>>>>

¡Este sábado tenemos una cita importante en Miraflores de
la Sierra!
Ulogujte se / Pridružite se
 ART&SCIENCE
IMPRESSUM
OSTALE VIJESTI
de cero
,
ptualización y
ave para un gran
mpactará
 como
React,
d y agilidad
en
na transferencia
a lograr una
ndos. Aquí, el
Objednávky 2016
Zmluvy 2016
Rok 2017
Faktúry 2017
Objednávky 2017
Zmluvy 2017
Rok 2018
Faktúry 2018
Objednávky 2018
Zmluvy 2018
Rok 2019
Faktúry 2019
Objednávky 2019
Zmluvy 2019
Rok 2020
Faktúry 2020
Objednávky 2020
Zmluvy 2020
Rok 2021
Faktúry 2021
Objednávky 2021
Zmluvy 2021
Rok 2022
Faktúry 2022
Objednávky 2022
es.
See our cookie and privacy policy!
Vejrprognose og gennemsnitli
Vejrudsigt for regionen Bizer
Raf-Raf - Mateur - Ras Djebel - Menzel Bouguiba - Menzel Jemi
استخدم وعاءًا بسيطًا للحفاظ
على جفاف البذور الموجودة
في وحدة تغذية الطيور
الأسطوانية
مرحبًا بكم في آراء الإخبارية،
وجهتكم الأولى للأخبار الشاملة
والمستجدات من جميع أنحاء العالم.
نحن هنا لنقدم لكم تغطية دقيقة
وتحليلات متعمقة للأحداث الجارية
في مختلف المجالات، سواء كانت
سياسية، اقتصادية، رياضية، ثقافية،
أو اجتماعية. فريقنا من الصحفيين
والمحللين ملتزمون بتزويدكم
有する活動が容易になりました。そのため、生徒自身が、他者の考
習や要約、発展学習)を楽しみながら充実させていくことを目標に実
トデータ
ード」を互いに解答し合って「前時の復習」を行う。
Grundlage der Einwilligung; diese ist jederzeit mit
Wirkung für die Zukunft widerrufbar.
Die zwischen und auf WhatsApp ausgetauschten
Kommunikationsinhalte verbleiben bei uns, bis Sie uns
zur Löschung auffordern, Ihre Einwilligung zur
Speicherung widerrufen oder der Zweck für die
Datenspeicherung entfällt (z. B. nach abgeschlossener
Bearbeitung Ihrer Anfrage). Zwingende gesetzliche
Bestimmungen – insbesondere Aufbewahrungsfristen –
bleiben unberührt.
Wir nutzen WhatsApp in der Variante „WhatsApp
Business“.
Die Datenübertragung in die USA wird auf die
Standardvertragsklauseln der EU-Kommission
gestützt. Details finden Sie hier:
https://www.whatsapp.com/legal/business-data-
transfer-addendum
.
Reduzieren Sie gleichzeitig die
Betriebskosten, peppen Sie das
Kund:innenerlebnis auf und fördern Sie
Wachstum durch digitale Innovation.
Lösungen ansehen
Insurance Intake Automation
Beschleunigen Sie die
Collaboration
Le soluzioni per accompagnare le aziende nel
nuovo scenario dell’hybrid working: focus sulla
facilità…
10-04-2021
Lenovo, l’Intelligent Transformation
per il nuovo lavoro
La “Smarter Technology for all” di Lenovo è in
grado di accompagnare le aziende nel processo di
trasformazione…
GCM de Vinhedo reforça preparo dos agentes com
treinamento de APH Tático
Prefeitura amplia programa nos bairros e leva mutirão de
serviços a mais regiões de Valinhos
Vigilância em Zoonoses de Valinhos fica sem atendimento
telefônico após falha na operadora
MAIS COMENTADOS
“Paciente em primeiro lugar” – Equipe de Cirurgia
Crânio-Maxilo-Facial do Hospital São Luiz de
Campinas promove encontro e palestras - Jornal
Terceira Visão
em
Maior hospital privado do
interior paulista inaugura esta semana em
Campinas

<<<<

WHAT YOU NEED TO DO -> Reproduce the text of all the records above, replacing each occurrence of "Faktúry" with "Invoices" and leaving every other word unchanged.

WRITTEN RESPONSE ->
¡Este sábado tenemos una cita importante en Miraflores de
la Sierra!
Ulogujte se / Pridružite se
 ART&SCIENCE
IMPRESSUM
OSTALE VIJESTI
de cero
,
ptualización y
ave para un gran
mpactará
 como
React,
d y agilidad
en
na transferencia
a lograr una
ndos. Aquí, el
Objednávky 2016
Zmluvy 2016
Rok 2017
Invoices 2017
Objednávky 2017
Zmluvy 2017
Rok 2018
Invoices 2018
Objednávky 2018
Zmluvy 2018
Rok 2019
Invoices 2019
Objednávky 2019
Zmluvy 2019
Rok 2020
Invoices 2020
Objednávky 2020
Zmluvy 2020
Rok 2021
Invoices 2021
Objednávky 2021
Zmluvy 2021
Rok 2022
Invoices 2022
Objednávky 2022
es.
See our cookie and privacy policy!
Vejrprognose og gennemsnitli
Vejrudsigt for regionen Bizer
Raf-Raf - Mateur - Ras Djebel - Menzel Bouguiba - Menzel Jemi
استخدم وعاءًا بسيطًا للحفاظ
على جفاف البذور الموجودة
في وحدة تغذية الطيور
الأسطوانية
مرحبًا بكم في آراء الإخبارية،
وجهتكم الأولى للأخبار الشاملة
والمستجدات من جميع أنحاء العالم.
نحن هنا لنقدم لكم تغطية دقيقة
وتحليلات متعمقة للأحداث الجارية
في مختلف المجالات، سواء كانت
سياسية، اقتصادية، رياضية، ثقافية،
أو اجتماعية. فريقنا من الصحفيين
والمحللين ملتزمون بتزويدكم
有する活動が容易になりました。そのため、生徒自身が、他者の考
習や要約、発展学習)を楽しみながら充実させていくことを目標に実
トデータ
ード」を互いに解答し合って「前時の復習」を行う。
Grundlage der Einwilligung; diese ist jederzeit mit
Wirkung für die Zukunft widerrufbar.
Die zwischen und auf WhatsApp ausgetauschten
Kommunikationsinhalte verbleiben bei uns, bis Sie uns
zur Löschung auffordern, Ihre Einwilligung zur
Speicherung widerrufen oder der Zweck für die
Datenspeicherung entfällt (z. B. nach abgeschlossener
Bearbeitung Ihrer Anfrage). Zwingende gesetzliche
Bestimmungen – insbesondere Aufbewahrungsfristen –
bleiben unberührt.
Wir nutzen WhatsApp in der Variante „WhatsApp
Business“.
Die Datenübertragung in die USA wird auf die
Standardvertragsklauseln der EU-Kommission
gestützt. Details finden Sie hier:
https://www.whatsapp.com/legal/business-data-
transfer-addendum
.
Reduzieren Sie gleichzeitig die
Betriebskosten, peppen Sie das
Kund:innenerlebnis auf und fördern Sie
Wachstum durch digitale Innovation.
Lösungen ansehen
Insurance Intake Automation
Beschleunigen Sie die
Collaboration
Le soluzioni per accompagnare le aziende nel
nuovo scenario dell’hybrid working: focus sulla
facilità…
10-04-2021
Lenovo, l’Intelligent Transformation
per il nuovo lavoro
La “Smarter Technology for all” di Lenovo è in
grado di accompagnare le aziende nel processo di
trasformazione…
GCM de Vinhedo reforça preparo dos agentes com
treinamento de APH Tático
Prefeitura amplia programa nos bairros e leva mutirão de
serviços a mais regiões de Valinhos
Vigilância em Zoonoses de Valinhos fica sem atendimento
telefônico após falha na operadora
MAIS COMENTADOS
“Paciente em primeiro lugar” – Equipe de Cirurgia
Crânio-Maxilo-Facial do Hospital São Luiz de
Campinas promove encontro e palestras - Jornal
Terceira Visão
em
Maior hospital privado do
interior paulista inaugura esta semana em
Campinas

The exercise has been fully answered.